* _Input data_:
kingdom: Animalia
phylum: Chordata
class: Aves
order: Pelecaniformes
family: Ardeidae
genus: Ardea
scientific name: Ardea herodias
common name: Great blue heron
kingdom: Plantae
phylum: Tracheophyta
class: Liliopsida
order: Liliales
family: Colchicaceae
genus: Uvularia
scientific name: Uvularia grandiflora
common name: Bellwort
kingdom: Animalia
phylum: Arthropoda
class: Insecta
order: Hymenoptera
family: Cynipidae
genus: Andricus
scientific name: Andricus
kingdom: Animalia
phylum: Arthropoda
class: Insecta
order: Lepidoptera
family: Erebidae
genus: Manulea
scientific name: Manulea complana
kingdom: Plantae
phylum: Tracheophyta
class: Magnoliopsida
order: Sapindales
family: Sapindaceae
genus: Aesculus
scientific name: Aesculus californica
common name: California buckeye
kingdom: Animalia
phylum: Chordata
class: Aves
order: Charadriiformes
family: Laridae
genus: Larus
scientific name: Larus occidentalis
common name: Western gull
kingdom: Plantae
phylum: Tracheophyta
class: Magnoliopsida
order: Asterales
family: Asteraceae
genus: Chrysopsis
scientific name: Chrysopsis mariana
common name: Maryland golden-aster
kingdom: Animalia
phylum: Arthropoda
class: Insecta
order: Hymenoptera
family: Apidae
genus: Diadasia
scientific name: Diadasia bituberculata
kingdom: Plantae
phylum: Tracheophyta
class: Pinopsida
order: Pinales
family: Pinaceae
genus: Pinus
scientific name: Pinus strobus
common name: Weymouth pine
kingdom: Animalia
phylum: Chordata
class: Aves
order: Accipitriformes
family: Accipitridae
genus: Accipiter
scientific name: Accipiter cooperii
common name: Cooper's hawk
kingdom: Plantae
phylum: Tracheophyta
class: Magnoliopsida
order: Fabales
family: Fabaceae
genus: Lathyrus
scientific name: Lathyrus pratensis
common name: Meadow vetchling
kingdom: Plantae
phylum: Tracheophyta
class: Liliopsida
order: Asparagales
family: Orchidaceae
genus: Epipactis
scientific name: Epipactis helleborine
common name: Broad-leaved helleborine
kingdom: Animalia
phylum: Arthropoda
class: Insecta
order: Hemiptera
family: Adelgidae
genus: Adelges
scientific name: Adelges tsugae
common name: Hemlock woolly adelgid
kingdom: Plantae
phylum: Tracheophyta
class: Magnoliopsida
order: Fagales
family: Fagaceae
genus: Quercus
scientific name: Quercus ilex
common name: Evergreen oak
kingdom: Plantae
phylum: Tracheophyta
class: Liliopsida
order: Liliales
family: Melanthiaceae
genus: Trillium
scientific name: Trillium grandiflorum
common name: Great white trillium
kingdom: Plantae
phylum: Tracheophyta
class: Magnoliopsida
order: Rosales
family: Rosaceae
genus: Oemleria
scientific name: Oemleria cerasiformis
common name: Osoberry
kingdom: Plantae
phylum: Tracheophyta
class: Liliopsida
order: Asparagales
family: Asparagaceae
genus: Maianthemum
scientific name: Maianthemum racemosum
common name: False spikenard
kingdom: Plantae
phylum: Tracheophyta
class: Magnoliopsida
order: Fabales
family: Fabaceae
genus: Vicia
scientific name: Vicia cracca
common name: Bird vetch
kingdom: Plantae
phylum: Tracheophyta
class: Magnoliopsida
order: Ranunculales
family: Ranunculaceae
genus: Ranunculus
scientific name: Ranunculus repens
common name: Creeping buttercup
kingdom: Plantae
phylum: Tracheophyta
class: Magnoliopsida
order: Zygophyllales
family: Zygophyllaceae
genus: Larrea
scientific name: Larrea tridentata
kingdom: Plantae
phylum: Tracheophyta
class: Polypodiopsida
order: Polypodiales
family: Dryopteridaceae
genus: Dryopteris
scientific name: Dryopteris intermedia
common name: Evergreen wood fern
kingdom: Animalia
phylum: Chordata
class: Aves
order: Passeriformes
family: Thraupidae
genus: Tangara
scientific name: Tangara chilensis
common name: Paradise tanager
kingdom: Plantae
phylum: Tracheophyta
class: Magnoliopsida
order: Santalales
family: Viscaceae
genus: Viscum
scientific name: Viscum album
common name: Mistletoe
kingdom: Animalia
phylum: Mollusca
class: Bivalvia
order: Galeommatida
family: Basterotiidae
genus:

* _Problem statement_: Set out the lines of the data as a numbered list, beginning at the line that has "genus: Accipiter" and stopping after the line that has "scientific name: Trillium grandiflorum"; leave out any blank lines.

* _Exercise response_:
1. genus: Accipiter
2. scientific name: Accipiter cooperii
3. common name: Cooper's hawk
4. kingdom: Plantae
5. phylum: Tracheophyta
6. class: Magnoliopsida
7. order: Fabales
8. family: Fabaceae
9. genus: Lathyrus
10. scientific name: Lathyrus pratensis
11. common name: Meadow vetchling
12. kingdom: Plantae
13. phylum: Tracheophyta
14. class: Liliopsida
15. order: Asparagales
16. family: Orchidaceae
17. genus: Epipactis
18. scientific name: Epipactis helleborine
19. common name: Broad-leaved helleborine
20. kingdom: Animalia
21. phylum: Arthropoda
22. class: Insecta
23. order: Hemiptera
24. family: Adelgidae
25. genus: Adelges
26. scientific name: Adelges tsugae
27. common name: Hemlock woolly adelgid
28. kingdom: Plantae
29. phylum: Tracheophyta
30. class: Magnoliopsida
31. order: Fagales
32. family: Fagaceae
33. genus: Quercus
34. scientific name: Quercus ilex
35. common name: Evergreen oak
36. kingdom: Plantae
37. phylum: Tracheophyta
38. class: Liliopsida
39. order: Liliales
40. family: Melanthiaceae
41. genus: Trillium
42. scientific name: Trillium grandiflorum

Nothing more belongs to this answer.